● EXERCISE DESCRIPTION:
Return the lines below unchanged, starting at the line that contains "доллара и евро" and ending at the line that contains "отложить отказ от".
-- THE DATA follows --
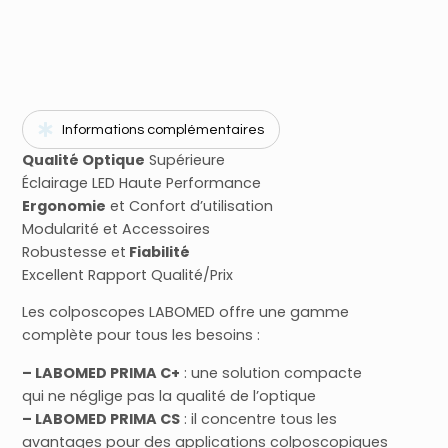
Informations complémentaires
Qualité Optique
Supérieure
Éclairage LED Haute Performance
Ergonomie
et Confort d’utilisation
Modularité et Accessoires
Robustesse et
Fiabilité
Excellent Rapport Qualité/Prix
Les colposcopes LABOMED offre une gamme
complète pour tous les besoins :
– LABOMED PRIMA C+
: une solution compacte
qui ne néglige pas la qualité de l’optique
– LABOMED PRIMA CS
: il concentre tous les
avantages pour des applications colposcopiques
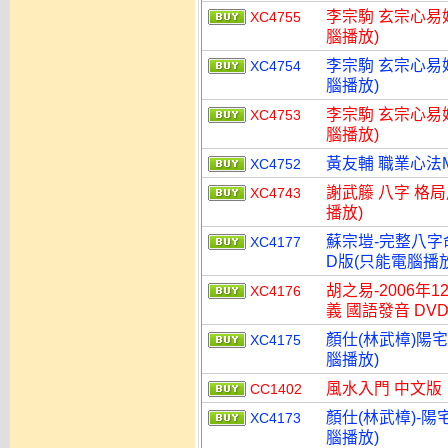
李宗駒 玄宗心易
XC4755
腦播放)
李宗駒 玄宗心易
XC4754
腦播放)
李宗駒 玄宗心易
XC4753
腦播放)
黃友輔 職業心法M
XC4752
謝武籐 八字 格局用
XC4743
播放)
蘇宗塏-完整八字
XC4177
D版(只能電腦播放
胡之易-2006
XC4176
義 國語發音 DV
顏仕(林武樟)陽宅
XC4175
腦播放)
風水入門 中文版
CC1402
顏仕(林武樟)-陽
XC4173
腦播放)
-- THE DATA concluded --
-- THE DATA follows --
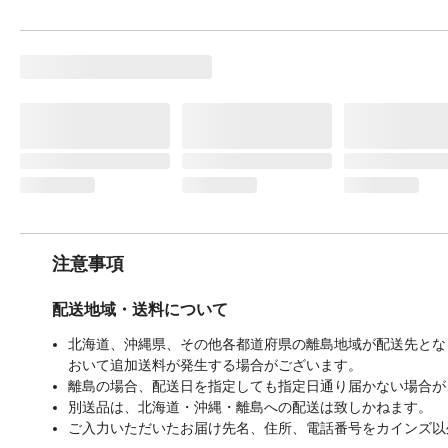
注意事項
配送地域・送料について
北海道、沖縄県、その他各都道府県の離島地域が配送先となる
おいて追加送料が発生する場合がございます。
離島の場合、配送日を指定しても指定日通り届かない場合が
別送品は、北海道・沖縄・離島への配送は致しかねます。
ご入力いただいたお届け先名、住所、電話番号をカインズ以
-- THE DATA concluded --
-- THE DATA follows --
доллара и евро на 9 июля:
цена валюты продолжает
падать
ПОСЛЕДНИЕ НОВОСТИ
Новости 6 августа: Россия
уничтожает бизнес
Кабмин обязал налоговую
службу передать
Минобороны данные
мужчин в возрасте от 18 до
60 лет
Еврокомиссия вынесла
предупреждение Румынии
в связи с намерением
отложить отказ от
-- THE DATA concluded --
● THE COMPLETED TASK:
доллара и евро на 9 июля:
цена валюты продолжает
падать
ПОСЛЕДНИЕ НОВОСТИ
Новости 6 августа: Россия
уничтожает бизнес
Кабмин обязал налоговую
службу передать
Минобороны данные
мужчин в возрасте от 18 до
60 лет
Еврокомиссия вынесла
предупреждение Румынии
в связи с намерением
отложить отказ от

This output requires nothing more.